*** Excerpt Section Begins ***

If the safe withdrawal rate is going to make your savings last forever it needs to be less than the average long term return of the asset classes you invest in to account for the variability in their return from year to year.

Some historical returns of different asset classes is given below:

Asset Class 20 year historical return
Australian Shares 8.7%
Global Shares (hedged) 7.6%
Australian Bonds 6.8%
Global Bonds (hedged) 7.7%
Cash 3.4%

Source: http://www.asx.com.au/documents/research/russell-asx-long-term-investing-report-2016.pdf

To work out an appropriate safe withdrawal rate, it’s useful to refer to a study done by a guy called William Bengen, which you can read about here (it’s actually really good). He showed that for a historical period of 50 years that included the great depression and periods of rampant inflation that a 4% withdrawal rate would in almost all cases see your initial savings last for at least 50 years. There are some caveats of course;

  • If you are unlucky enough to retire just before a major stock market crash you should probably reduce your expenditure and increase your asset allocation to stocks
  • You need to get your asset allocation right (his data showed a 75% stock and 25% bond mix worked well)

*** Excerpt Section Ends ***
*** Data shown Section Begins ***

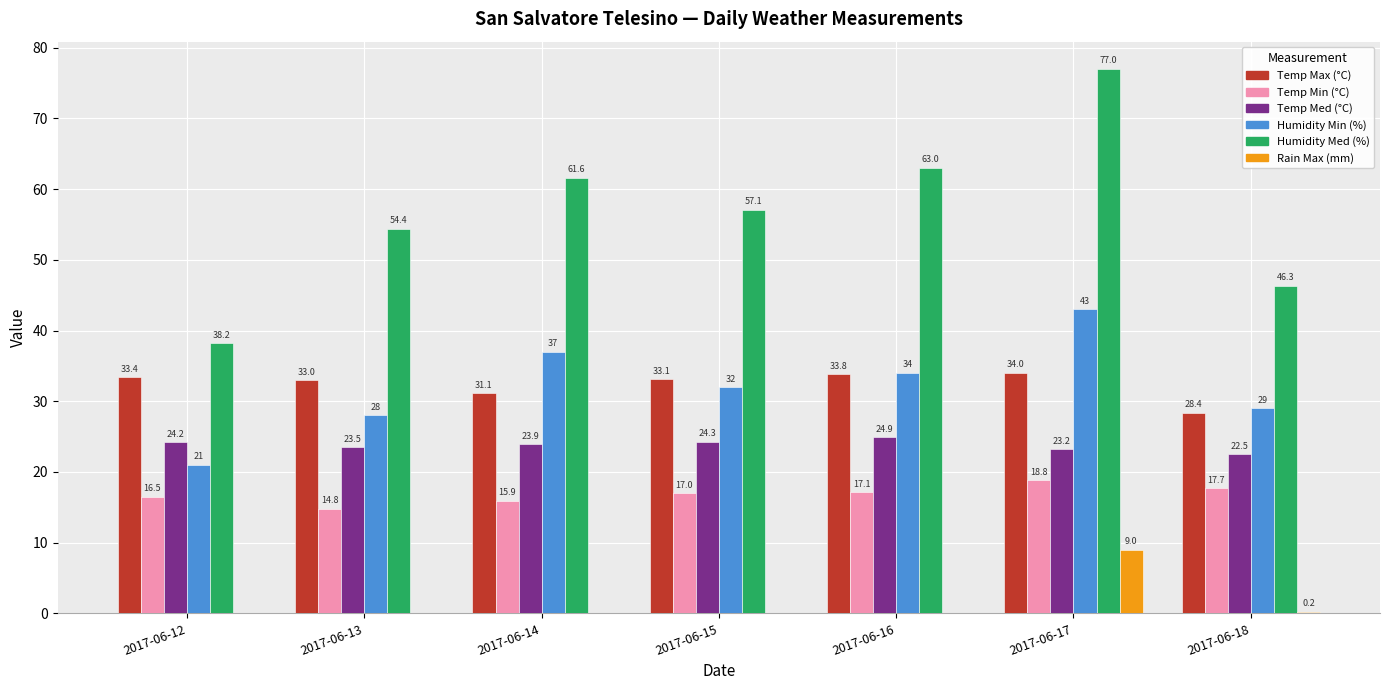

Reading right to left, what are all the values shown in this chart?

Temp Max (°C): 28.4	34.0	33.8	33.1	31.1	33.0	33.4
Temp Min (°C): 17.7	18.8	17.1	17.0	15.9	14.8	16.5
Temp Med (°C): 22.5	23.2	24.9	24.3	23.9	23.5	24.2
Humidity Min (%): 29.0	43.0	34.0	32.0	37.0	28.0	21.0
Humidity Med (%): 46.3	77.0	63.0	57.1	61.6	54.4	38.2
Rain Max (mm): 0.2	9.0	0.0	0.0	0.0	0.0	0.0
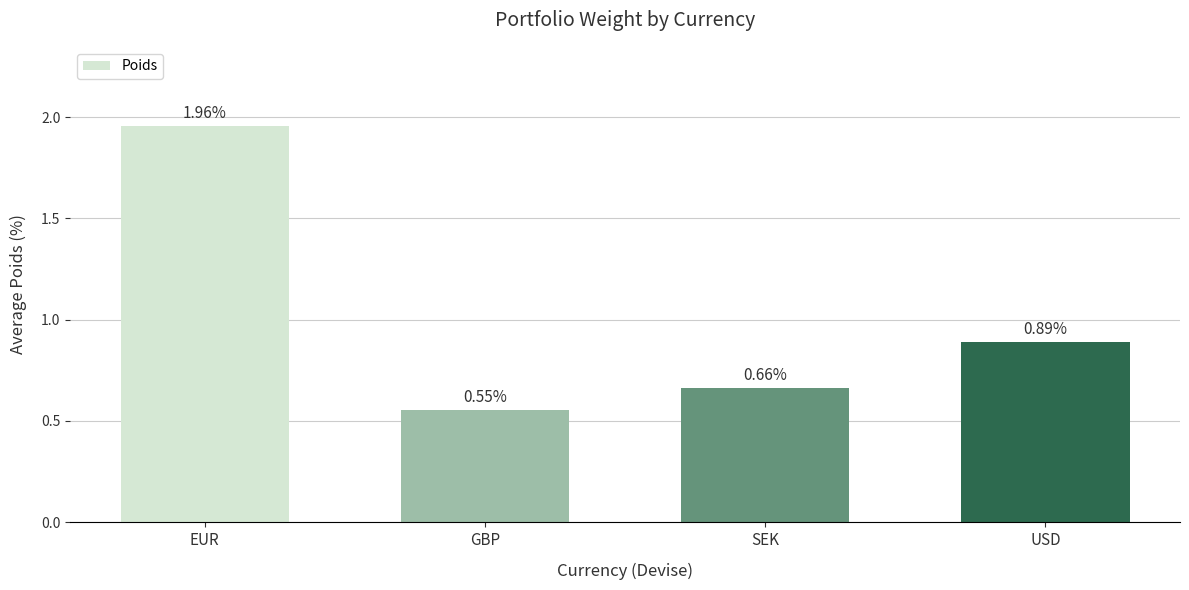

Is it true that the value at USD is 0.4?

False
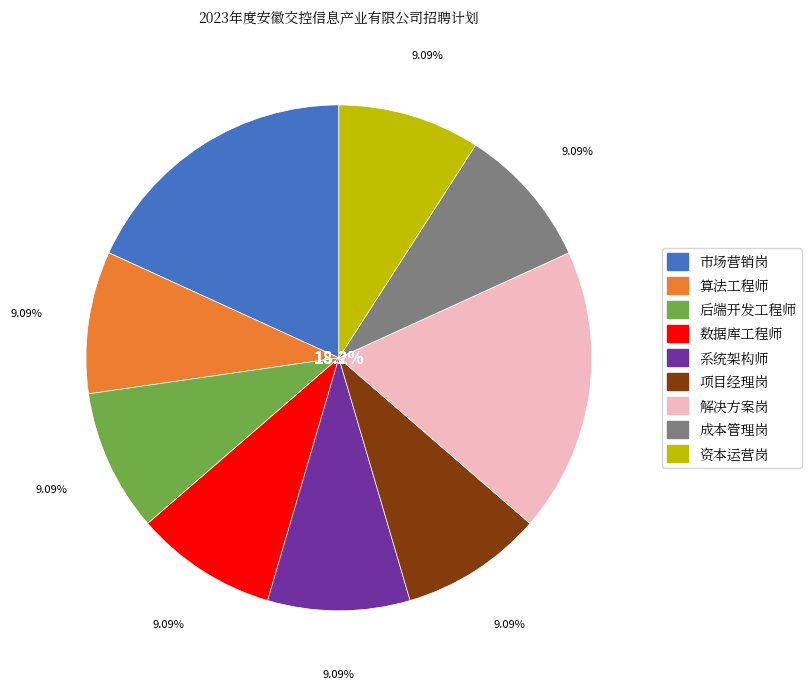

Does 成本管理岗 represent more than half of the total?

No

*** Data shown Section Ends ***

# [Exercise instructions]
Write out the entire passage on safe withdrawal rates word for word, including the table and the source line.

# [Task response]
If the safe withdrawal rate is going to make your savings last forever it needs to be less than the average long term return of the asset classes you invest in to account for the variability in their return from year to year.

Some historical returns of different asset classes is given below:

Asset Class 20 year historical return
Australian Shares 8.7%
Global Shares (hedged) 7.6%
Australian Bonds 6.8%
Global Bonds (hedged) 7.7%
Cash 3.4%

Source: http://www.asx.com.au/documents/research/russell-asx-long-term-investing-report-2016.pdf

To work out an appropriate safe withdrawal rate, it’s useful to refer to a study done by a guy called William Bengen, which you can read about here (it’s actually really good). He showed that for a historical period of 50 years that included the great depression and periods of rampant inflation that a 4% withdrawal rate would in almost all cases see your initial savings last for at least 50 years. There are some caveats of course;

  • If you are unlucky enough to retire just before a major stock market crash you should probably reduce your expenditure and increase your asset allocation to stocks
  • You need to get your asset allocation right (his data showed a 75% stock and 25% bond mix worked well)